The following is an example code snippet that illustrates this phenomenon. This snippet generates a list of $n$ random integers between $0$ and $K$, obtains their LCM, extract the factor $k_i$ for each of $a_i$, where $i = 1, \ldots, n$, from the LCM and calculate the greatest common divisor (GCD) of the $k_i$'s.

Repeatedly running this code generates a *different* group of $n$ integers, but notice that the GCD obtained in the end is always 1.

The definitions of `lcm_euclidean_general`

and `gcd_euclidean_general`

in the snippet can be found in this note.

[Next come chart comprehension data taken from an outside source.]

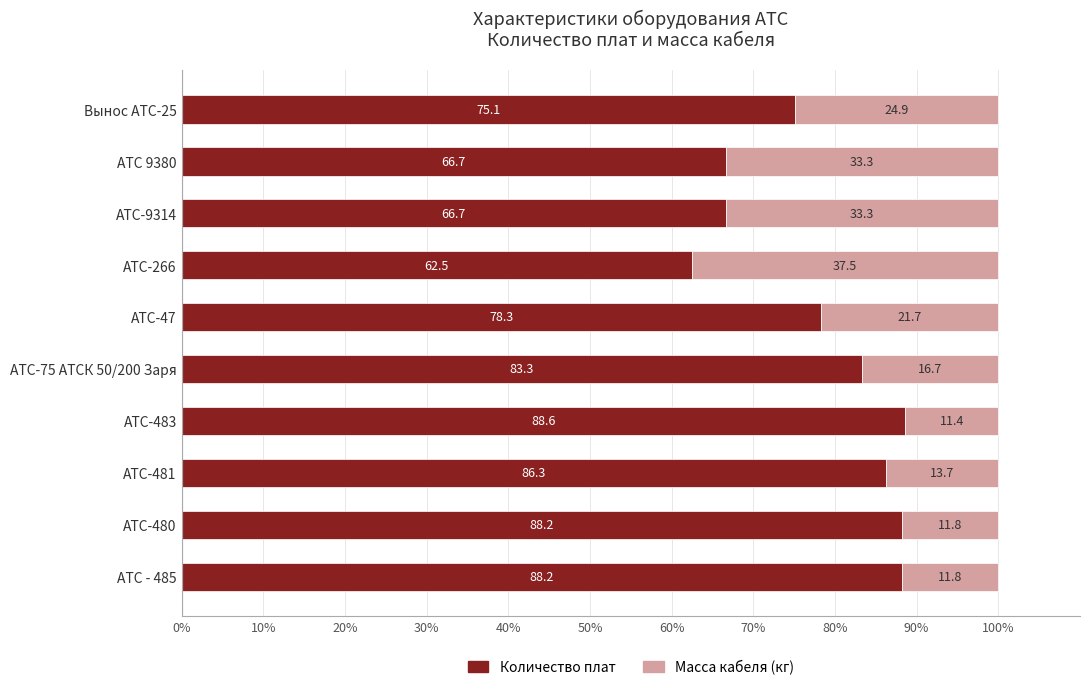

What value does the Количество плат series have at АТС-9314?

66.7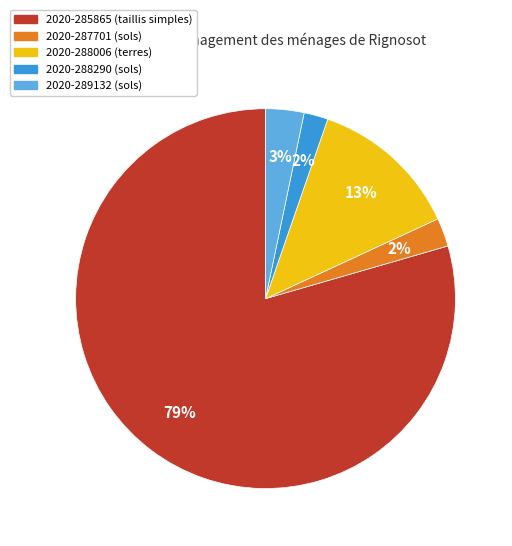

To the nearest percent, what is the difference between the 2020-289132 and 2020-287701 slice percentages?

1%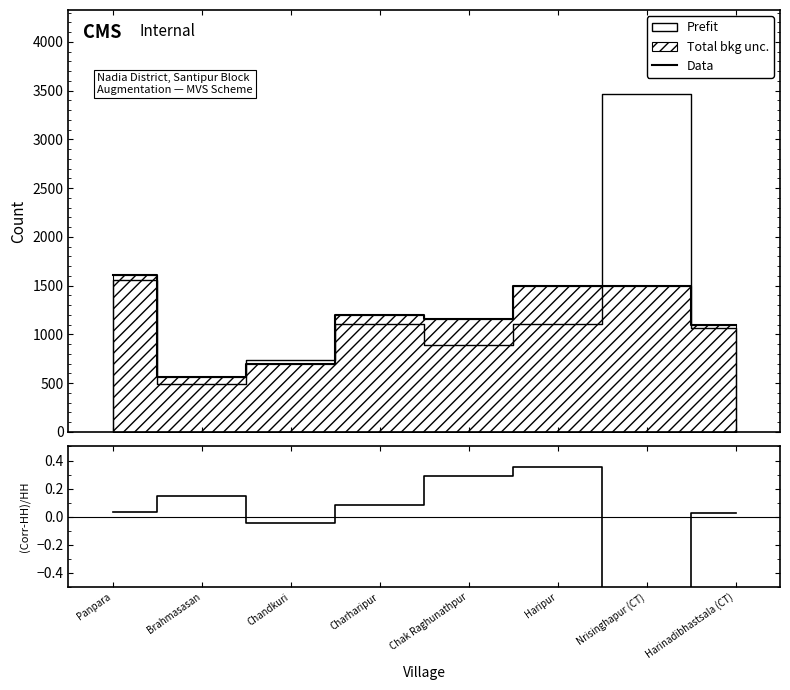

Reading left to right, what are all the values shown in this chart?

Data: 1607.0	560.0	700.0	1200.0	1155.0	1500.0	1500.0	1100.0
(Corrected-Total)/Total: 0.0	0.1	-0.0	0.1	0.3	0.4	-0.6	0.0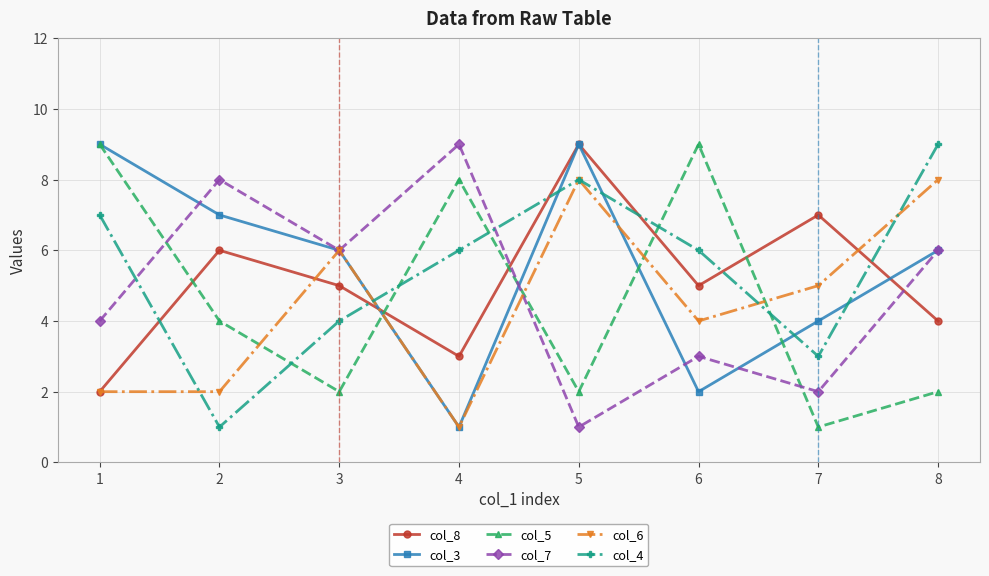

How many lines are shown in the chart?

6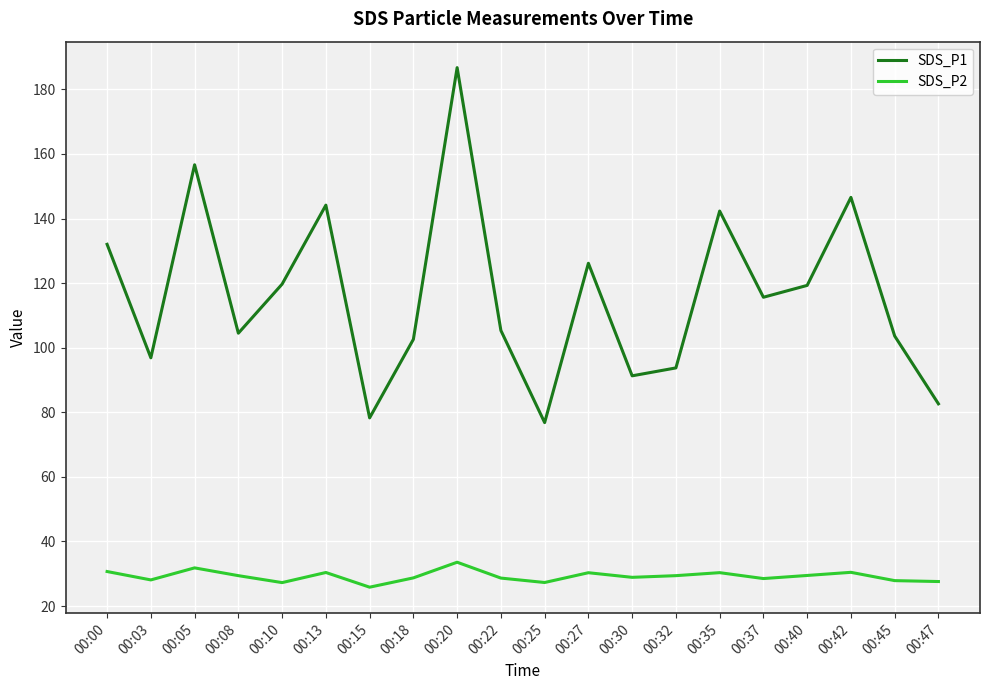

What is the difference between the SDS_P1 values at 00:05 and 00:35?

14.3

`from random import randint`

n, K = 4, 2000 # feel free to change the parameters here

test = [randint(0, K) for i in range(n)]

lcm = lcm_euclidean_general(*test)

smallest_k = tuple(map(lambda x: lcm // x, test))

print(gcd_euclidean_general(*smallest_k)) # 1

## Why though?

To those who are familiar with the topic of coprime integers, this phenomenon should not come as a surprise. Nevertheless, a brief explanation of this fact will be presented here.

If we assume that the numbers $k_i$, where $i = 1,\ldots,n$ are not coprime, or equivalently $\gcd(k_1,\ldots,k_n) > 1$, and we call the GCD to be $G$, then we can write $k_i=Gb_i$ where $b_i$ is an integer and $G>1$. It follows that $M=Gb_ia_i$ for each $i$.

However, this also means that we can **divide each of them throughout by $G$** and obtain $\frac{M}{G}=b_ia_i$ for each $i$. Note that $\frac{M}{G} < M$ because $M > 0$ and $G > 1$, and is a constant integer because $G$ is also a common factor of $M$. Note as well that since each $b_i$ is an integer, this means that $\frac{M}{G}$ is a *common multiple* of the $a_i$'s that is *smaller* than the *lowest* common multiple $M$? This does not make sense, right? This is where we reach a (logical) contradiction for which the only way to resolve this is to conclude that the GCD $G$ cannot be greater than 1 all along, thus the $k_i$'s from the start must be coprime!

We have thus demonstrated the technique of proof by contradiction to confirm the validity of this fact.

That's all for this post. Hopefully this fact sounds cool enough to you and prompts you to learn more about factors and multiples of integers, or even elementary number theory in general, so that it is not a waste of time for you to read this article.